Besondere Aufmerksamkeit verdient bei der Datensicherung Jülich der Schutz vor Ransomware. Verschlüsselungstrojaner zielen mittlerweile gezielt auch auf Backup-Bestände, um Unternehmen jede Möglichkeit zur Wiederherstellung ohne Lösegeldzahlung zu nehmen. Deshalb setzen wir auf Offsite- und möglichst unveränderliche (immutable) Backups, die vom Produktivnetzwerk logisch getrennt sind und von einem Angreifer, der sich bereits im Netzwerk befindet, nicht ohne Weiteres erreicht oder überschrieben werden können.

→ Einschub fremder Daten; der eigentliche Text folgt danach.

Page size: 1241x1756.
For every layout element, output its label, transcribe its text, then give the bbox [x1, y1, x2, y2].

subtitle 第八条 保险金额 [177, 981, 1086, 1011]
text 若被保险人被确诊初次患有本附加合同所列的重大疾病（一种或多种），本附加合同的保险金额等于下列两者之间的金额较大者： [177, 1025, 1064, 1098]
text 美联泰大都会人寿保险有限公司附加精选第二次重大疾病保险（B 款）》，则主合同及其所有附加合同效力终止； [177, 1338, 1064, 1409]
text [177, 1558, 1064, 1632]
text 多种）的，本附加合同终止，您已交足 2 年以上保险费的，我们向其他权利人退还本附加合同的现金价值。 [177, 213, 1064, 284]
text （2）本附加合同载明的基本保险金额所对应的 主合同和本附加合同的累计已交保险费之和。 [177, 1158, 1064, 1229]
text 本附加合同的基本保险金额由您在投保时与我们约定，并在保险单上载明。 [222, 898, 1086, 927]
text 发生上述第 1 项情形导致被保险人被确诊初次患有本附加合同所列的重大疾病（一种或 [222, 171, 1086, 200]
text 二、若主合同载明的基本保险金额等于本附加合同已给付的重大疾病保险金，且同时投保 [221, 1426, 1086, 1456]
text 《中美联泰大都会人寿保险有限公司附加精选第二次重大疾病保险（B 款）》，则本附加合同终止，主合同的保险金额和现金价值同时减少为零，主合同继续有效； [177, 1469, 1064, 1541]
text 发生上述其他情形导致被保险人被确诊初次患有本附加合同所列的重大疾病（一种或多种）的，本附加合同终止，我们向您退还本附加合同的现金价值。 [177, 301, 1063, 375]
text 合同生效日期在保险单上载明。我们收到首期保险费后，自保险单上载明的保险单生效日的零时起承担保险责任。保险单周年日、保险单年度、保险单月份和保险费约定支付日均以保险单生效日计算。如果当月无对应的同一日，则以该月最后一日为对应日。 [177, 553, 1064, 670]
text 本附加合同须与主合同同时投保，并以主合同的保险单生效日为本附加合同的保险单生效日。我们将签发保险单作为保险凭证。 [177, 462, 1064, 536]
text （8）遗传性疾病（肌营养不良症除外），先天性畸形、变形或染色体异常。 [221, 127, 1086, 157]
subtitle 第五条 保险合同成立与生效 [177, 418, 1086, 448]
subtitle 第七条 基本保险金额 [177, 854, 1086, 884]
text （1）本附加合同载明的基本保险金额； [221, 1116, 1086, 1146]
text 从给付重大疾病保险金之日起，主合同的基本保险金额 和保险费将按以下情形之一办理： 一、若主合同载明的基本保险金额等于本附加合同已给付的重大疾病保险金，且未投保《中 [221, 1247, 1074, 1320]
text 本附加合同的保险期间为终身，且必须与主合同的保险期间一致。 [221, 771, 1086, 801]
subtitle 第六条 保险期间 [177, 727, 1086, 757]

In Kombination mit regelmäßigen, dokumentierten Wiederherstellungstests – nicht nur dem reinen Sichern, sondern dem tatsächlichen Rücksichern in einer Testumgebung – stellen wir sicher, dass ein Restore im Ernstfall tatsächlich funktioniert und nicht erst während einer akuten Krise geprüft wird. Diese Vorgehensweise orientiert sich an den Empfehlungen nach den Richtlinien des BSI zum Schutz vor Ransomware und zur Absicherung von Backup-Infrastrukturen.
Für Unternehmen in Jülich und der Region übernimmt phi dabei die komplette Bandbreite: von der Erstberatung über die technische Umsetzung bis zur laufenden Überwachung der Sicherungsläufe. Mit einem Team von 8 bis 12 Mitarbeitenden betreuen wir Kunden in Jülich, Aachen, Düren, Köln und Düsseldorf persönlich und mit kurzen Wegen – gerade bei einem Vorfall zählt, dass Ansprechpartner erreichbar sind und die Wiederherstellung ohne lange Abstimmungswege beginnen kann.
So bleibt Datensicherung Jülich kein einmaliges Projekt, sondern ein kontinuierlicher, überprüfbarer Bestandteil Ihrer IT-Sicherheit, der regelmäßig auf neue Bedrohungslagen und veränderte Anforderungen des Unternehmens angepasst wird.